Count up the lines below where the word "knee" shows up, and respond with the number alone.

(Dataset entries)
========================
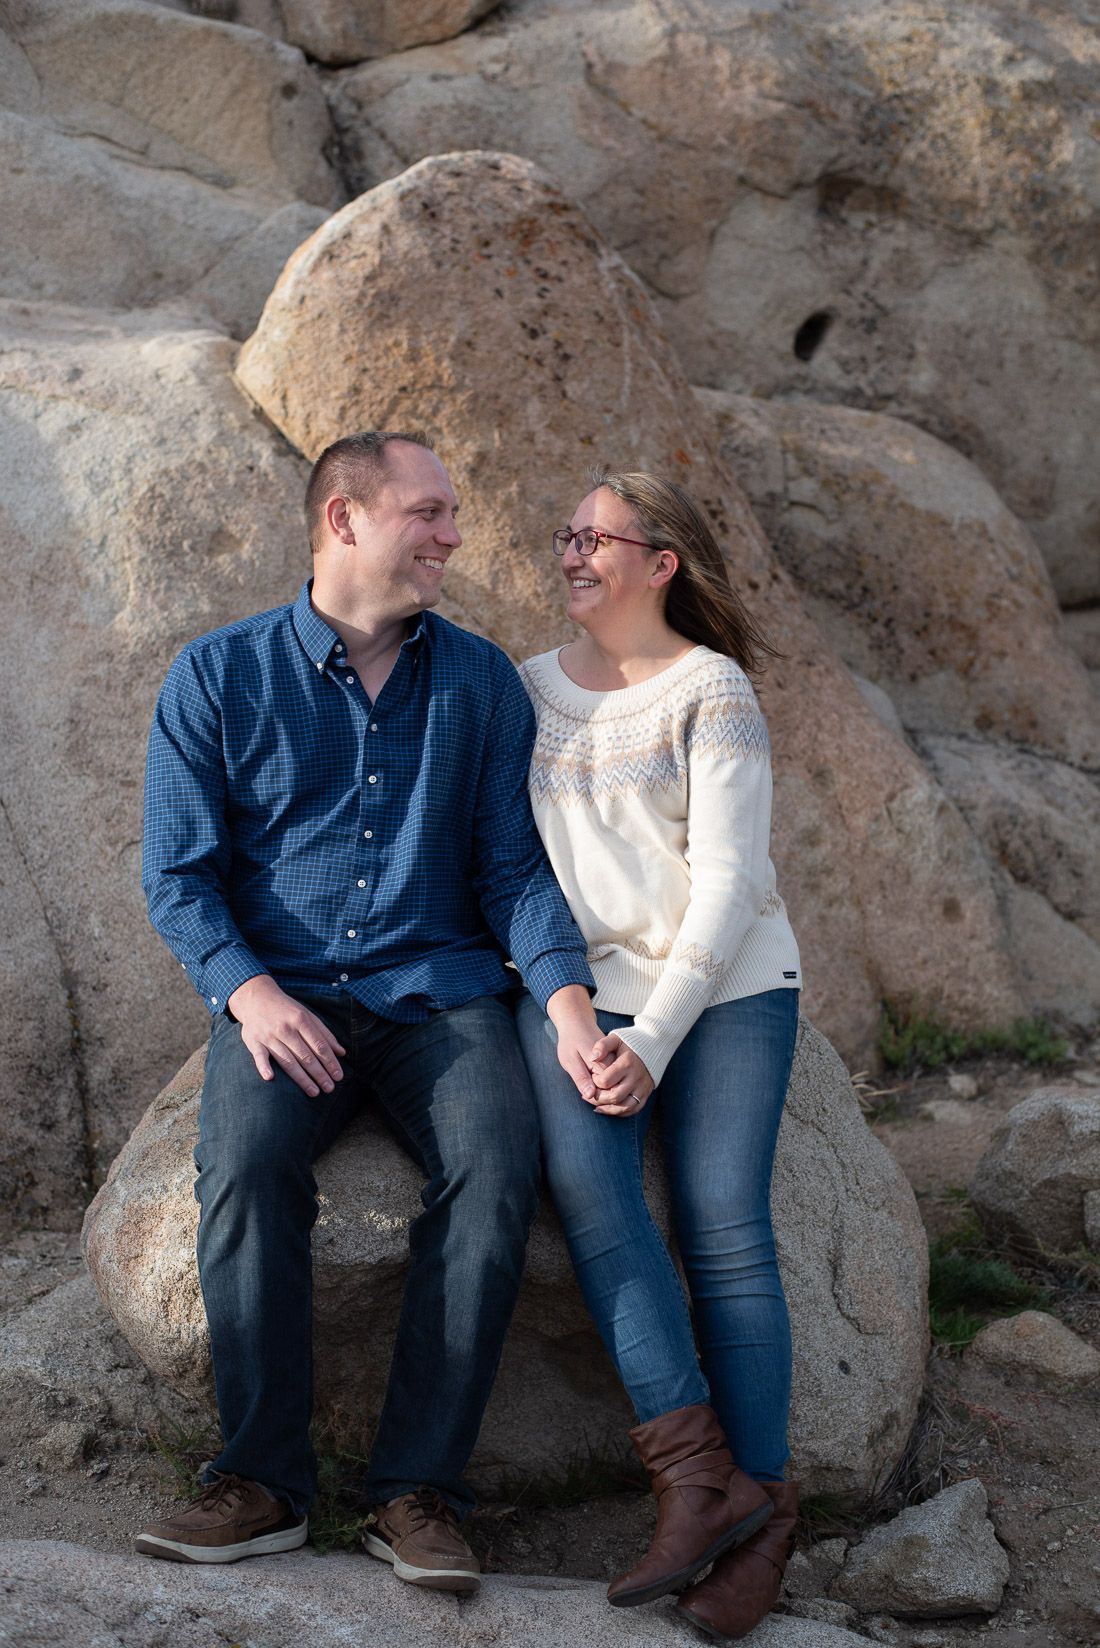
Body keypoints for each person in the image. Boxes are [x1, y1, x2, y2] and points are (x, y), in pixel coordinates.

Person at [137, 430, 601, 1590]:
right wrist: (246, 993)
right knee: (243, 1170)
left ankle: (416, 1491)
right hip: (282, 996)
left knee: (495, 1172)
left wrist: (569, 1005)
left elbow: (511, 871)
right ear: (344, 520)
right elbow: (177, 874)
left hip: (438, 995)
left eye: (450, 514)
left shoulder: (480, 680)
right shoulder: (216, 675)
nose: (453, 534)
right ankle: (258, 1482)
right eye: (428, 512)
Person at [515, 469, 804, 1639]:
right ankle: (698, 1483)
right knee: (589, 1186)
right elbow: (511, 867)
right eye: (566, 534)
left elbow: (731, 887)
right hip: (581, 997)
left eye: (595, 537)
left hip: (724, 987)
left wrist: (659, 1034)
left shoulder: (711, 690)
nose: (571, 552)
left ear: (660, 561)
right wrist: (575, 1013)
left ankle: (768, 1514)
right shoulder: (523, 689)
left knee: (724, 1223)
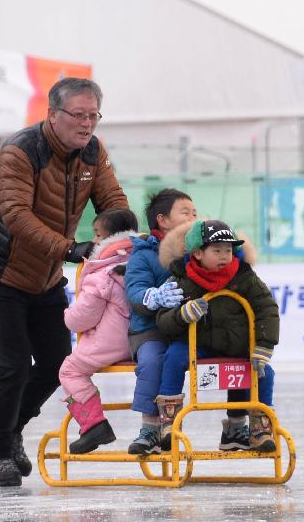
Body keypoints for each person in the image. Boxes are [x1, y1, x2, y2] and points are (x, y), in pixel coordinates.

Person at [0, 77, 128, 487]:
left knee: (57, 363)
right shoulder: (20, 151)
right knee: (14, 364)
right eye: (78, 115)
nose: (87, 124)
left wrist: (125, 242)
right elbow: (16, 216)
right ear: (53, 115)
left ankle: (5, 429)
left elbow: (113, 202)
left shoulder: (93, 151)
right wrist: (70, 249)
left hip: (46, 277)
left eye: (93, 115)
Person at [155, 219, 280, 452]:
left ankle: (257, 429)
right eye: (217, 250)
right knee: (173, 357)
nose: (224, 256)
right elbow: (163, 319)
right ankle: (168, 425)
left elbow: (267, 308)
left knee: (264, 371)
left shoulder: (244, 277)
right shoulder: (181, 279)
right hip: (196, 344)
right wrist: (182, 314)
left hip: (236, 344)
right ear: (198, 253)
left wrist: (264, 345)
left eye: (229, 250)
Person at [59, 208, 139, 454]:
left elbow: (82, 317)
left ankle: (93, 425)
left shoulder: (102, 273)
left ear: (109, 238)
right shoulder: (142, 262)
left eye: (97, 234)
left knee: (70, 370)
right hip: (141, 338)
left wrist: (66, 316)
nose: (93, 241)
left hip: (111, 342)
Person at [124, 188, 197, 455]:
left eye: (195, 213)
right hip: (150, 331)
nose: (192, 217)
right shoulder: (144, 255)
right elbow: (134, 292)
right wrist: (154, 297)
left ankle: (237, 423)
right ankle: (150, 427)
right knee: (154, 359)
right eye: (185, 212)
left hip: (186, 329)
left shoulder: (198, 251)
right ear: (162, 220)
========================
— ANSWER SPACE —
10